Dataset records
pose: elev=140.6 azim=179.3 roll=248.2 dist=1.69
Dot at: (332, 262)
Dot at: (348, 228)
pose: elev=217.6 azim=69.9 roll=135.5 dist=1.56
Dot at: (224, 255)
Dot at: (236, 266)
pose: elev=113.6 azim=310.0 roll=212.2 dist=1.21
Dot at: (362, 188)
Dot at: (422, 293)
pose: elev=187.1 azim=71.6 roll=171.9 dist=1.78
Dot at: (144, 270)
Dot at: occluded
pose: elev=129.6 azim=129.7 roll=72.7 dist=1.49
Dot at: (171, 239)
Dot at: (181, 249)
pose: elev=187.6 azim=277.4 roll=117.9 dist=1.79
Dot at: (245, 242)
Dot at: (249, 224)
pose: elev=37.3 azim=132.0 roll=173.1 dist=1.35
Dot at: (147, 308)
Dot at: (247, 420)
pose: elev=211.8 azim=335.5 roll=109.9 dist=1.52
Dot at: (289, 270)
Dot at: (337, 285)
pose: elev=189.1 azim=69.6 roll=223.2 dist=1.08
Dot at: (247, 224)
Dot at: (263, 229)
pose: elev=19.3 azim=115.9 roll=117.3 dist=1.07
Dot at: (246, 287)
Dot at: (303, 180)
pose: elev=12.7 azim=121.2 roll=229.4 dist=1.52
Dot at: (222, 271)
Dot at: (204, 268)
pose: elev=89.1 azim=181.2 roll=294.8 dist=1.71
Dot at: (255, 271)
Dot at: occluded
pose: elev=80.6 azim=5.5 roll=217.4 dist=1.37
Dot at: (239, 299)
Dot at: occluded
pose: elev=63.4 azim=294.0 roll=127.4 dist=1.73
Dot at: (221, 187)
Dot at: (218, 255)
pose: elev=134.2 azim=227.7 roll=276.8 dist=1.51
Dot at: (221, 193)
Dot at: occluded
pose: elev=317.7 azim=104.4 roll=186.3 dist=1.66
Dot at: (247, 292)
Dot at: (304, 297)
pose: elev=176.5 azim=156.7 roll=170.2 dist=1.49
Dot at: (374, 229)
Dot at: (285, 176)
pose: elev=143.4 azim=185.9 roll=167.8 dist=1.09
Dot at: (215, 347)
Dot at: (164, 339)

> _WORK TO DO_
Copy the data from the beginning through the line containing "Dot at: (181, 249)", substituting "view" for every instance of "pose" and leaving everything else as it is.

> _ANSWER IN FULL_
view: elev=140.6 azim=179.3 roll=248.2 dist=1.69
Dot at: (332, 262)
Dot at: (348, 228)
view: elev=217.6 azim=69.9 roll=135.5 dist=1.56
Dot at: (224, 255)
Dot at: (236, 266)
view: elev=113.6 azim=310.0 roll=212.2 dist=1.21
Dot at: (362, 188)
Dot at: (422, 293)
view: elev=187.1 azim=71.6 roll=171.9 dist=1.78
Dot at: (144, 270)
Dot at: occluded
view: elev=129.6 azim=129.7 roll=72.7 dist=1.49
Dot at: (171, 239)
Dot at: (181, 249)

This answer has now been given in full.